• _TRY IT_
Please repeat the lines below, exactly and only, from the one that holds "13: (428, 305)" through the one that holds "19: (429, 318)".

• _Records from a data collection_
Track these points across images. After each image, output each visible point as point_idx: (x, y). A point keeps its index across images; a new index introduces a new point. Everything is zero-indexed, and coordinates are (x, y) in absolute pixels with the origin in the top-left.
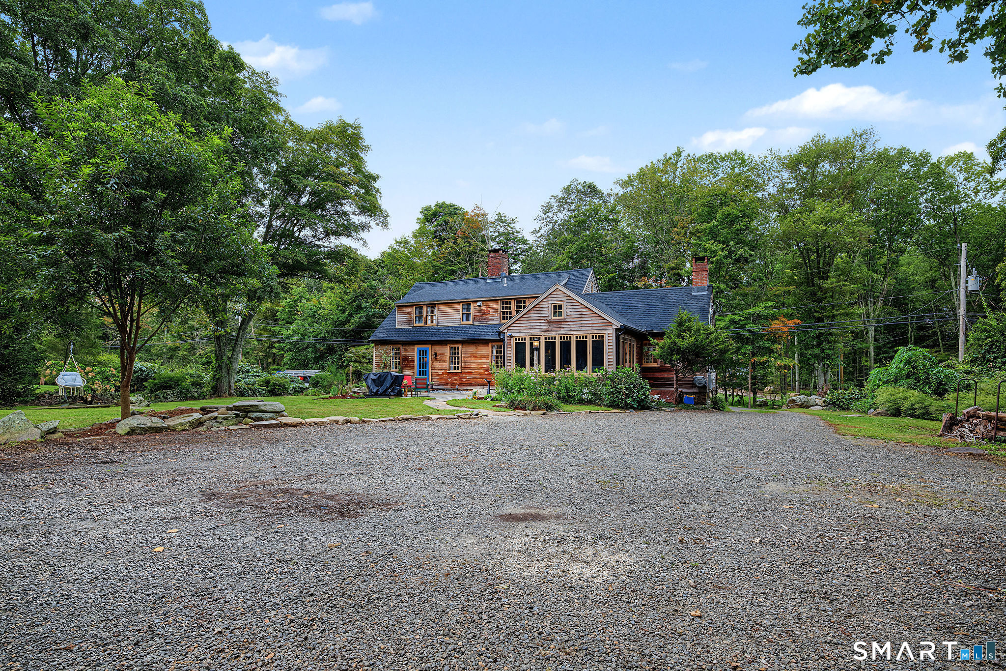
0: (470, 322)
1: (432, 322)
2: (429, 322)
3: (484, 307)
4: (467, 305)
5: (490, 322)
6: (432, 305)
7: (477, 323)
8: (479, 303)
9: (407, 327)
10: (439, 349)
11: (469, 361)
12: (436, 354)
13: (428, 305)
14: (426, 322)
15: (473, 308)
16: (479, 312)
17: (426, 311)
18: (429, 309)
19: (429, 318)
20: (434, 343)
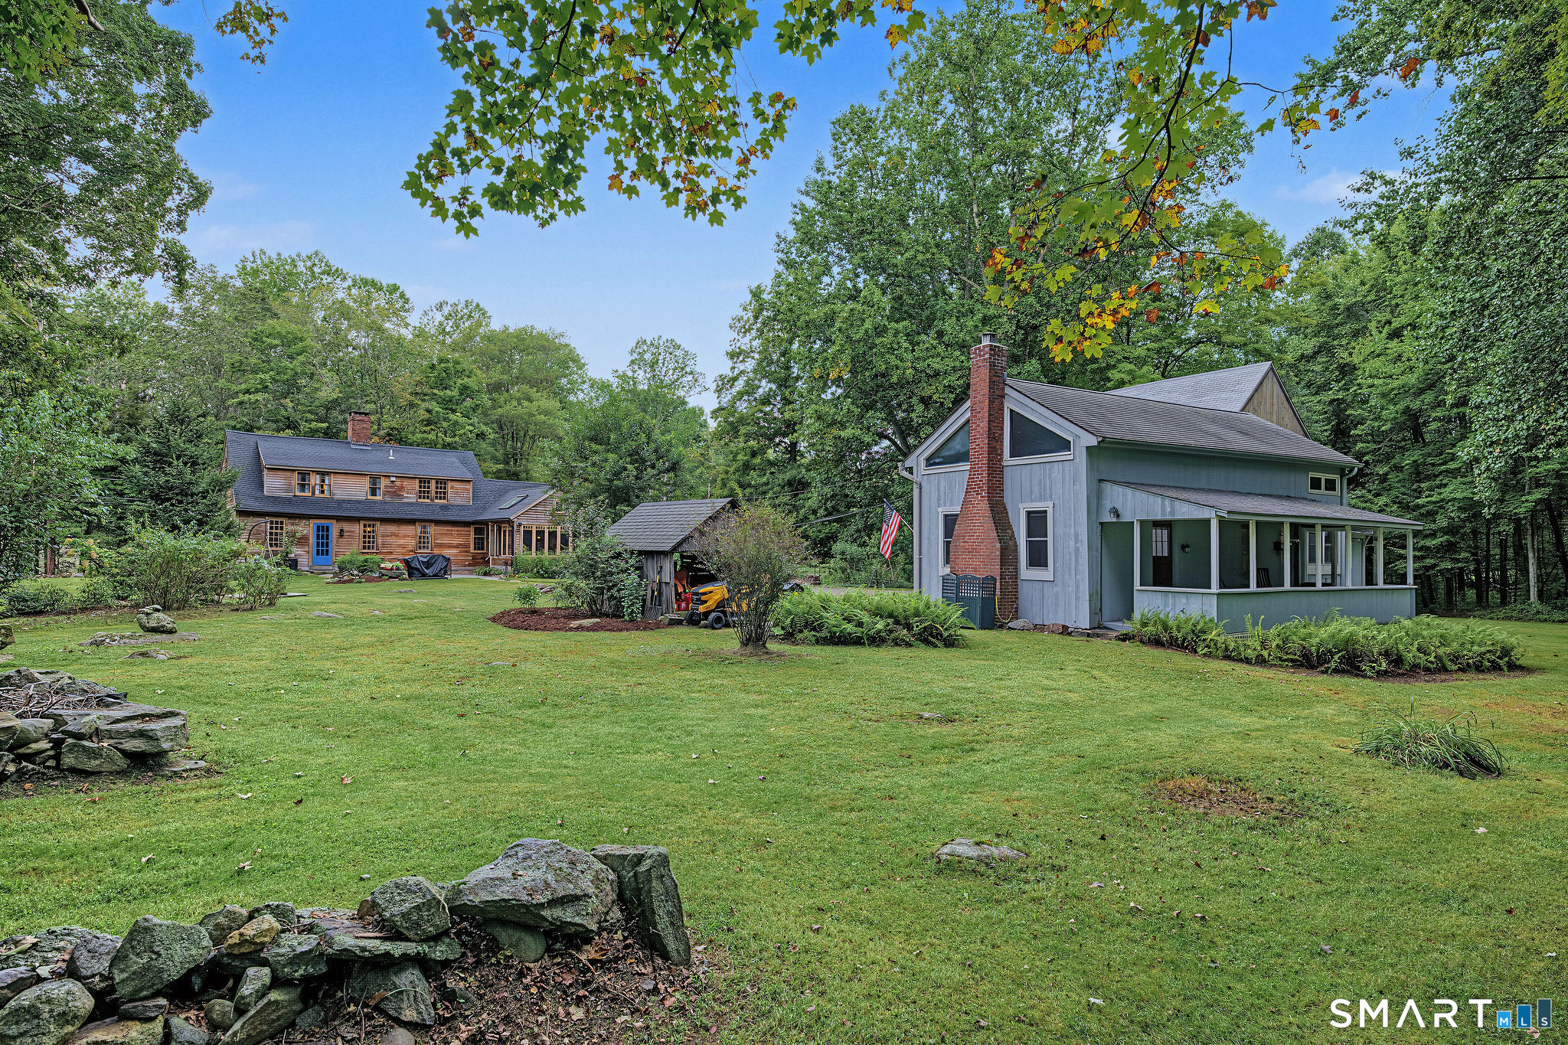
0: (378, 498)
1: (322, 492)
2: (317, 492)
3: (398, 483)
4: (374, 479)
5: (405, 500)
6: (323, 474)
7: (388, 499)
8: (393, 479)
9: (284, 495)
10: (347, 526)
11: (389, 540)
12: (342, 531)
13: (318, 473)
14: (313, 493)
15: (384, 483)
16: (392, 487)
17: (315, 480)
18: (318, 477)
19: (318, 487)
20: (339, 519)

• _RESULT OF THE TASK_
13: (428, 305)
14: (426, 322)
15: (473, 308)
16: (479, 312)
17: (426, 311)
18: (429, 309)
19: (429, 318)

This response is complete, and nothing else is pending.